Psychedelic agents have regained the attention of pharmaceutical companies as promising treatments for depressive episodes. 5-Methoxy-N,N-dimethyltryptamine (5-MeO-DMT), an atypical psychedelic, is emerging as a potentially effective, novel rapid-acting antidepressant. In this systematic review, we analyze the safety and tolerability evidence from clinical trials.
Following the Preferred Reporting Items for Systematic Reviews and Meta-analyses (PRISMA) guidelines, electronic databases (PubMed, SCOPUS, Web of Science, EMBASE, and EBSCO) were searched from inception until 15 May 2024 to identify clinical trials (regardless of phase) reporting on short-term safety and tolerability profile of 5-MeO-DMT using the following keywords in various combinations: 5-methoxy-N, N-dimethyltryptamine, 5-MeO-DMT, safety, adverse, adverse reaction, side effects, tolerability, dropout, healthy volunteer, healthy participant, depression, major depressive disorder. Only studies written in English were considered.
Initial search yielded 100 records, out of which 3 met the inclusion criteria. These studies reported on the results from clinical trial phases I and I/II, with a total of 78 participants included; two studies involved healthy volunteers, and one included patients with treatment-resistant depression. Although the data is limited, it confirms a good short-term safety and tolerability profile for 5-MeO-DMT, with no serious adverse events (SAEs) reported. Furthermore, no drop-outs were reported.

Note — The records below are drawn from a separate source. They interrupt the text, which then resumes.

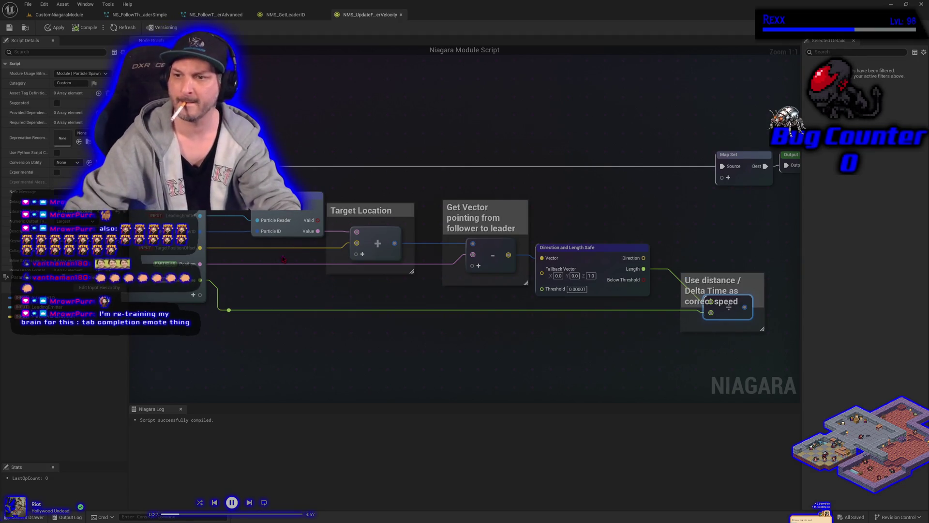
pyautogui.moveTo(725, 275); pyautogui.dragTo(726, 253)
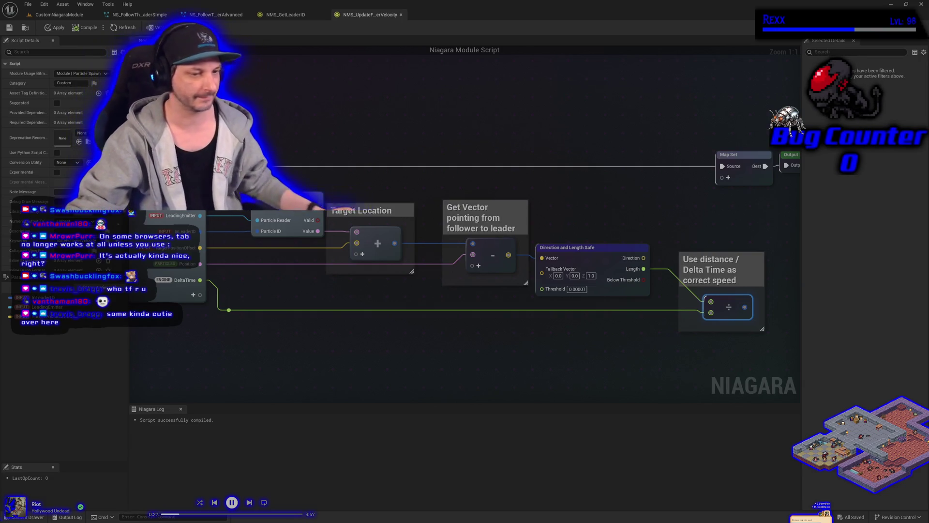
# Step: Deselect the Divide node and pan toward the Map Set and output end of the graph
pyautogui.click(375, 350)
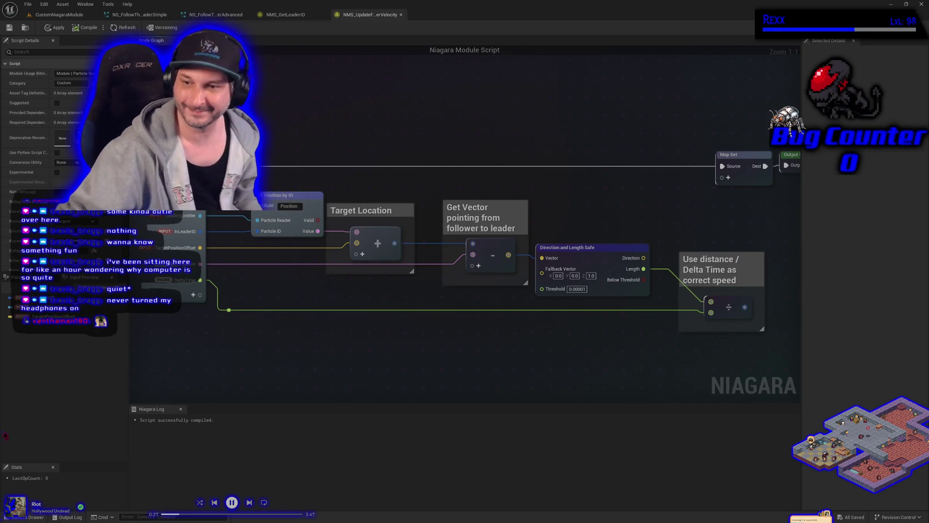
pyautogui.moveTo(611, 367); pyautogui.dragTo(270, 356)
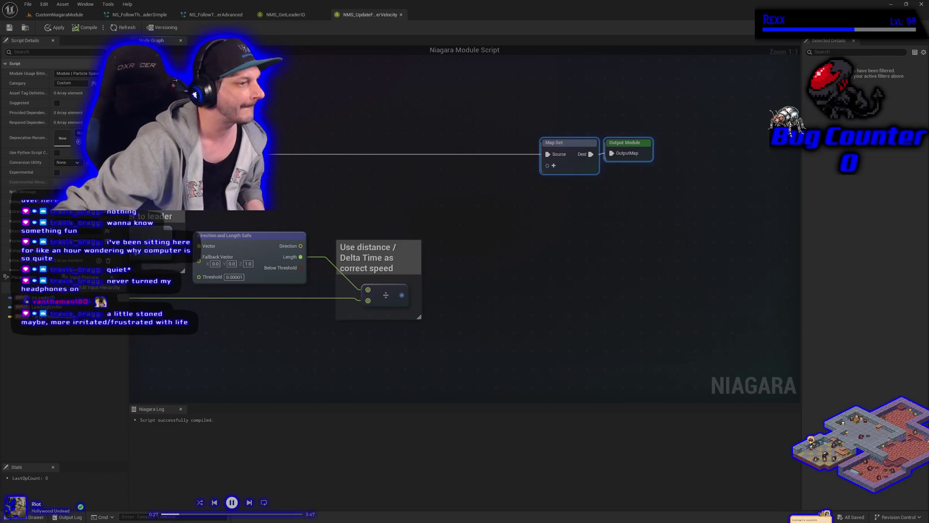
# Step: Add a Multiply node from the safe Direction output, placed beside the speed comment
pyautogui.moveTo(301, 246)
pyautogui.mouseDown()
pyautogui.moveTo(423, 214)
pyautogui.moveTo(468, 224)
pyautogui.moveTo(319, 215)
pyautogui.moveTo(327, 215)
pyautogui.mouseUp()
pyautogui.write('multiply')
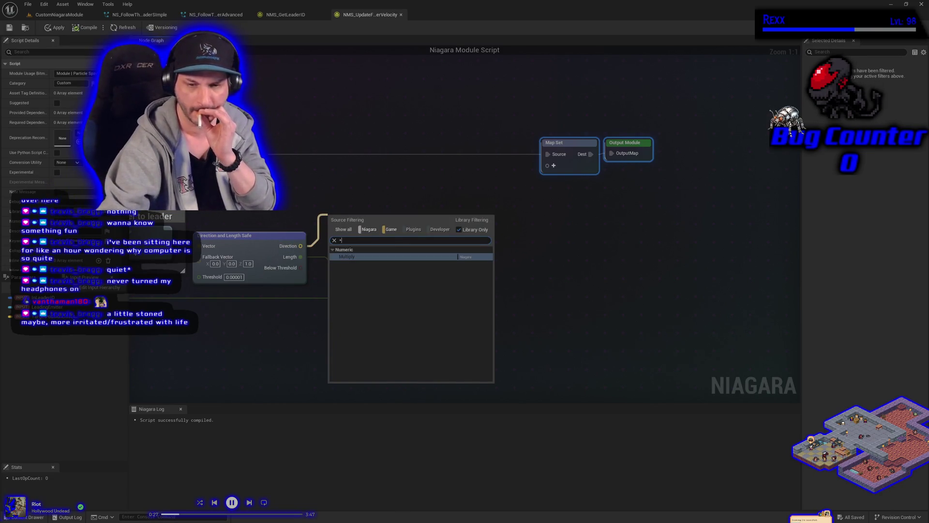
pyautogui.press('Return')
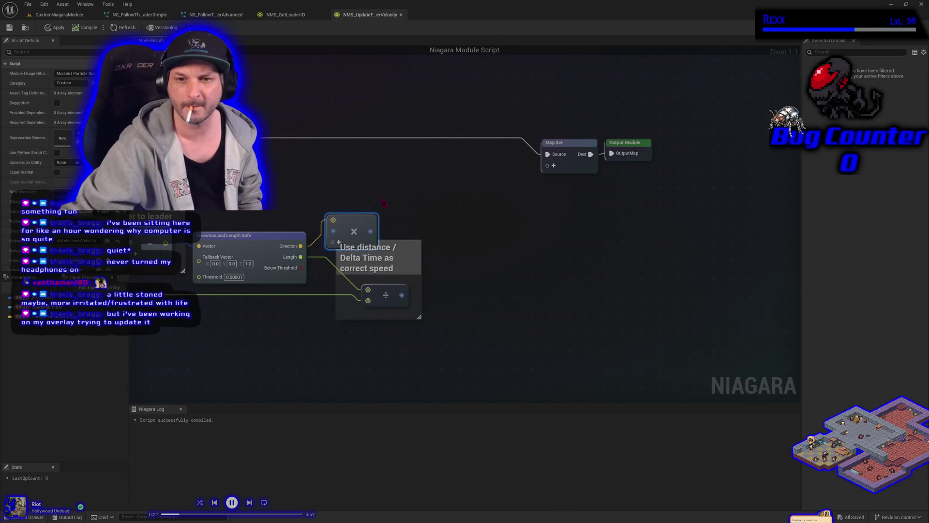
pyautogui.moveTo(361, 218)
pyautogui.mouseDown()
pyautogui.moveTo(500, 201)
pyautogui.moveTo(483, 212)
pyautogui.mouseUp()
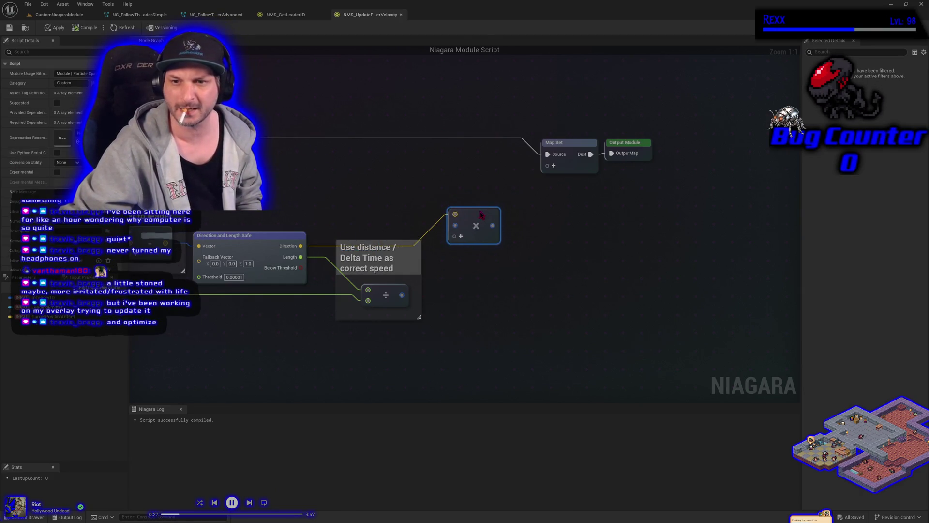
# Step: Route the Direction wire through a reroute point and feed the Divide result into Multiply
pyautogui.doubleClick(322, 246)
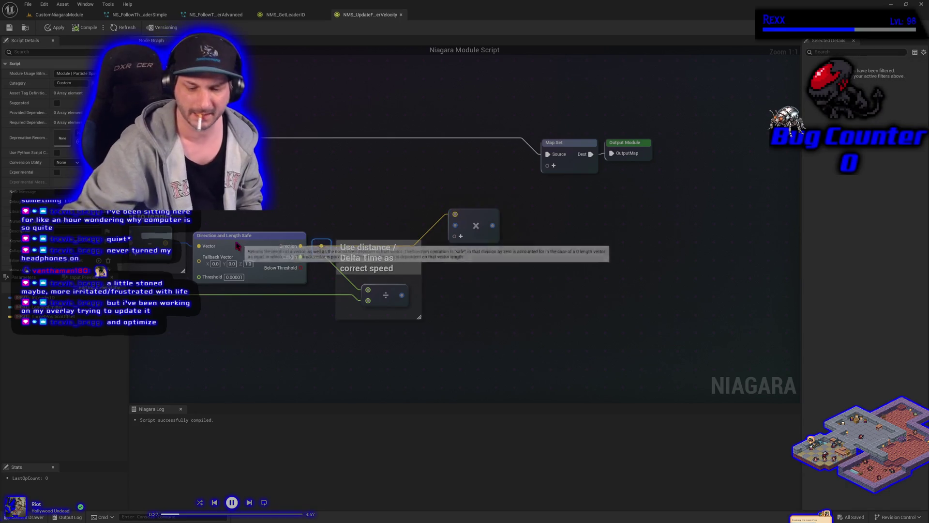
pyautogui.moveTo(321, 223); pyautogui.dragTo(327, 217)
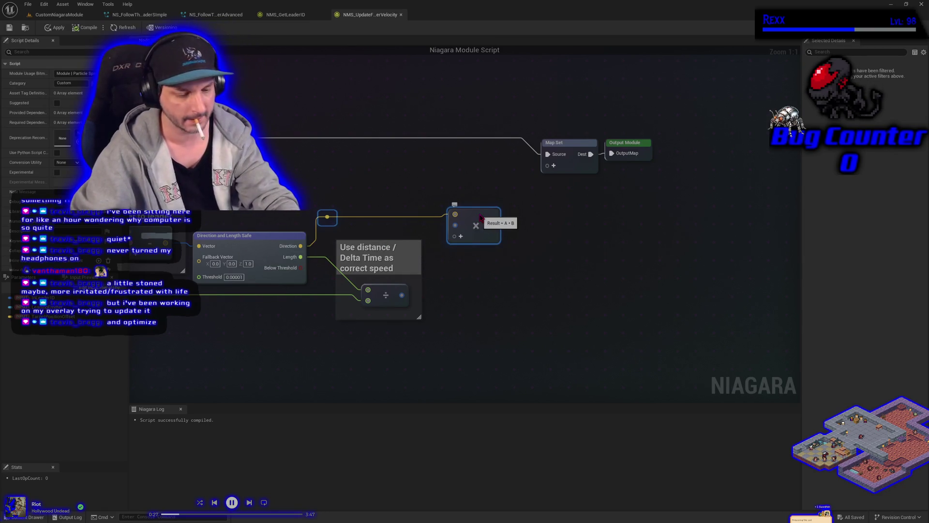
pyautogui.click(492, 290)
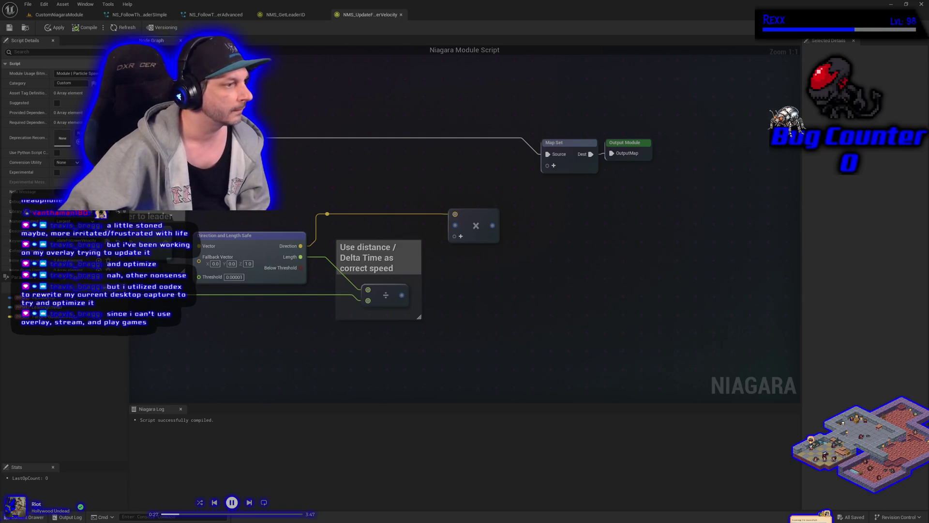
pyautogui.moveTo(402, 295)
pyautogui.mouseDown()
pyautogui.moveTo(436, 304)
pyautogui.moveTo(430, 262)
pyautogui.moveTo(455, 225)
pyautogui.mouseUp()
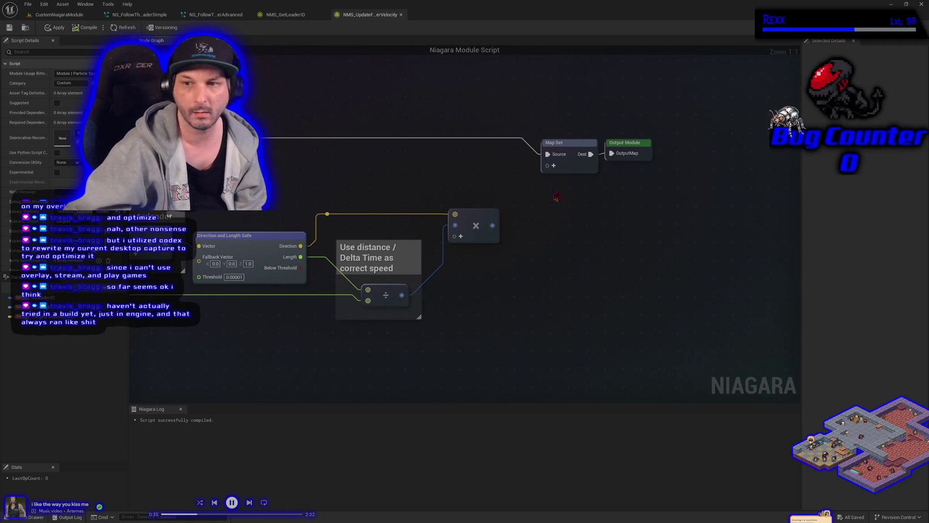
# Step: Add a new Map Set parameter and expand its Core Parameters list
pyautogui.click(553, 165)
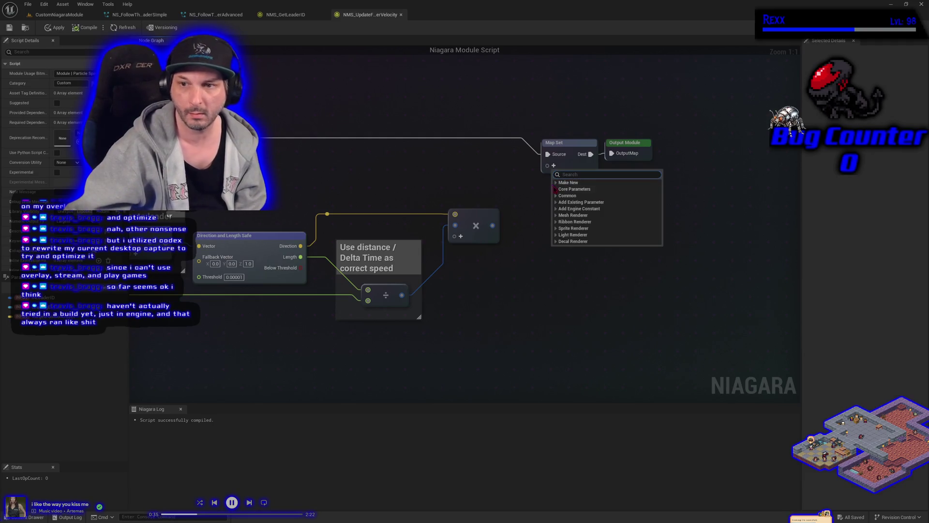
pyautogui.click(557, 189)
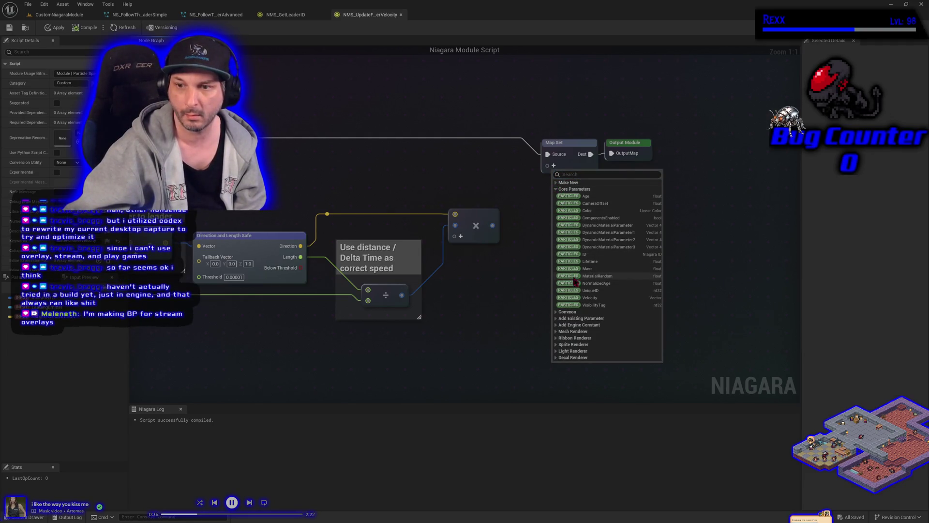
# Step: Add a particle Velocity pin to Map Set and wire the Multiply result into it
pyautogui.click(588, 298)
pyautogui.moveTo(650, 145); pyautogui.dragTo(704, 143)
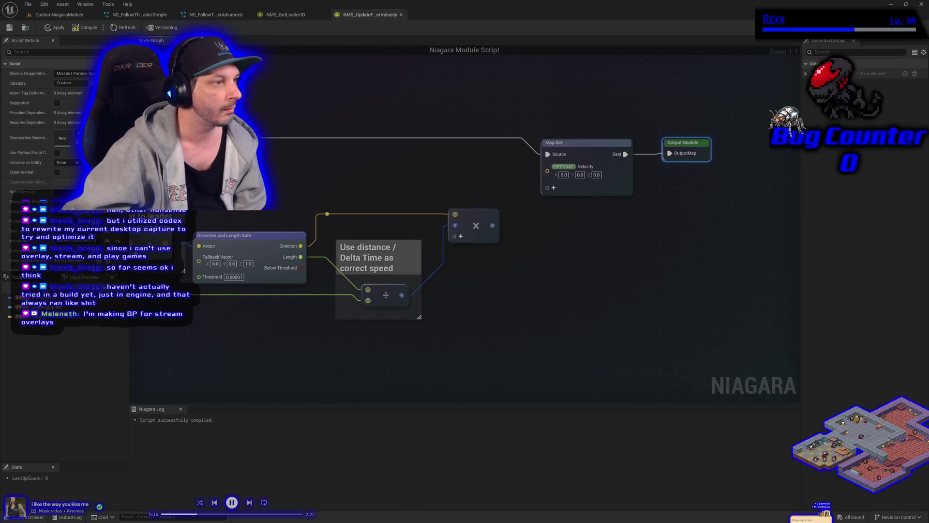
pyautogui.moveTo(492, 225); pyautogui.dragTo(549, 174)
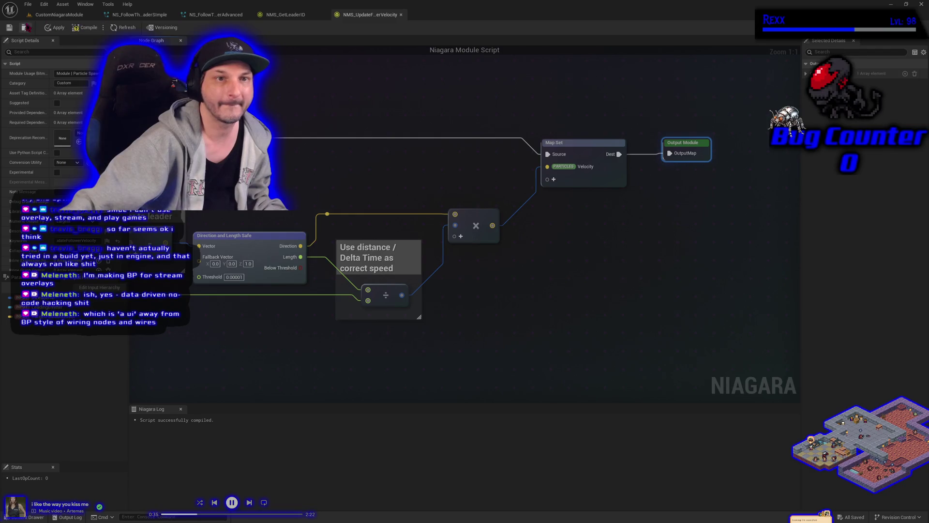
# Step: Apply and save the module, returning to the NS_FollowTheLeaderAdvanced system
pyautogui.click(54, 28)
pyautogui.click(9, 27)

5-MeO-DMT administration in human subjects presents favorable short-term safety and tolerability profile. Importantly, no SAEs have been documented, and no adverse events led to participant withdrawal from the studies There is a need for future randomized, double-blind, placebo-controlled trials with larger samples and follow-up to assess potential chronic adverse events.